The following worker property enables or disables auto topic creation for source connectors.

topic.creation.enable

Defaults to true. This feature is enabled only for source connector configurations that have the supporting Source connector properties.

  • Type: boolean
  • Default: true
  • Importance: low

Source connector properties

Several source connector properties are associated with the worker property topic.creation.enable. These properties set the default replication factor, number of partitions, and other topic-specific settings to be used by Kafka Connect to create a topic if it does not exist. None of the properties have default values.

The following source connector configuration properties are required:

  • topic.creation.$alias.replication.factor
  • topic.creation.$alias.partitions

The auto topic creation feature is enabled for the source connector only when the feature is enabled in the worker configuration and when the source connector configuration specifies the required replication factor and number of partitions for one group. Users may choose to use the default values specified in the Kafka broker by setting topic.creation.$alias.replication.factor or topic.creation.$alias.partitions to -1.

You can define more connector properties using configuration property groups. Configuration property groups are added using the property topic.creation.groups. The hierarchy of groups is built on top of a single foundational group called the default configuration property group. The default group always exists and does not need to be listed in the topic.creation.groups property in the connector configuration. Including default in topic.creation.groups results in a warning.
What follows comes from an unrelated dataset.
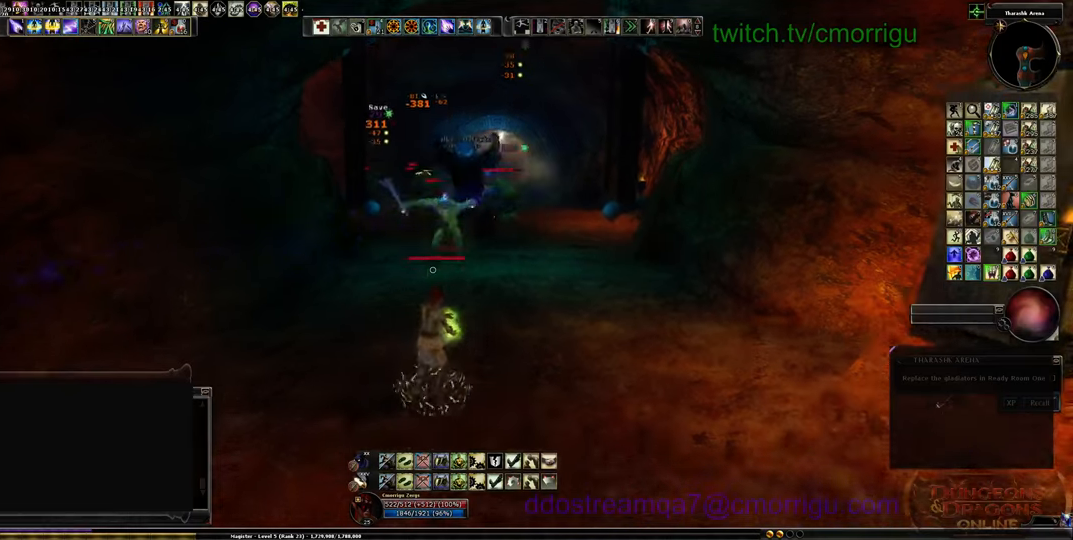
{"keys": ["s"], "events": []}
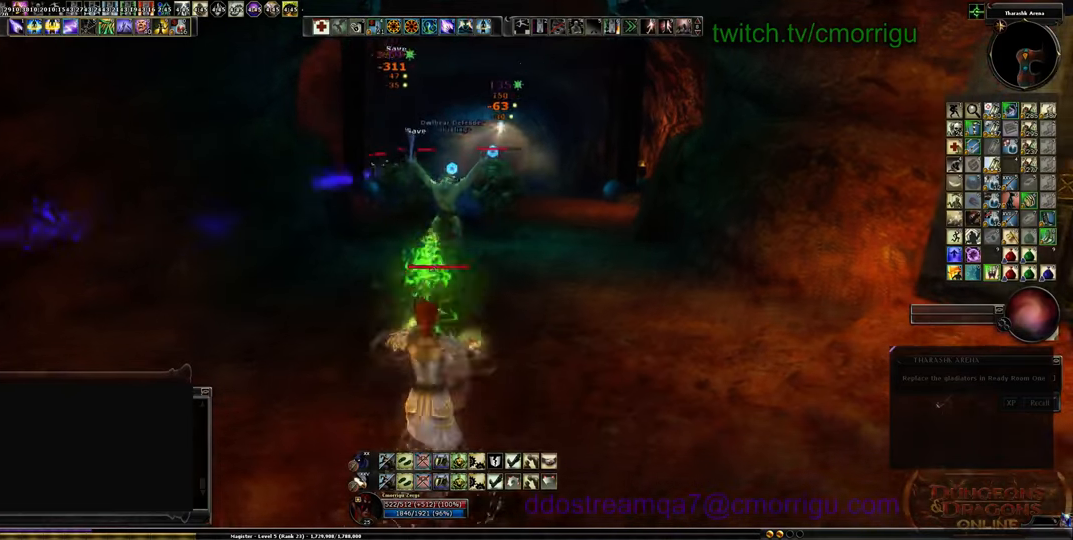
{"keys": [], "events": [[467, "s", "up"]]}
The following source connector configuration properties are used in association with the topic.creation.enable=true worker property. For example properties, see Configuration examples.

Configuration properties accept regular expressions (regex) that are defined as Java regex.

topic.creation.groups

A list of group aliases that are used to define per-group topic configurations for matching topics. A default group always exists and matches all topics.

  • Type: List of String types
  • Default: empty
  • Possible Values: The values of this property refer to any additional groups. A default group is always defined for topic configurations.
topic.creation.$alias.replication.factor

The replication factor for new topics created by the connector. This value must not be larger than the number of brokers in the Kafka cluster. If this value is larger than the number of Kafka brokers, an error occurs when the connector attempts to create a topic. This is a required property for the default group. This property is optional for any other group defined in topic.creation.groups. Other groups use the Kafka broker default value.

  • Type: int
  • Default: n/a
  • Possible Values: >= 1 for a specific valid value or -1 to use the Kafka broker’s default value.
topic.creation.$alias.partitions

The number of topic partitions created by this connector. This is a required property for the default group. This property is optional for any other group defined in topic.creation.groups. Other groups use the Kafka broker default value.

  • Type: int
  • Default: n/a
  • Possible Values: >= 1 for a specific valid value or -1 to use the Kafka broker’s default value.
topic.creation.$alias.include

A list of strings that represent regular expressions that match topic names. This list is used to include topics with matching values, and apply this group’s specific configuration to the matching topics. $alias applies to any group defined in topic.creation.groups. This property does not apply to the default group.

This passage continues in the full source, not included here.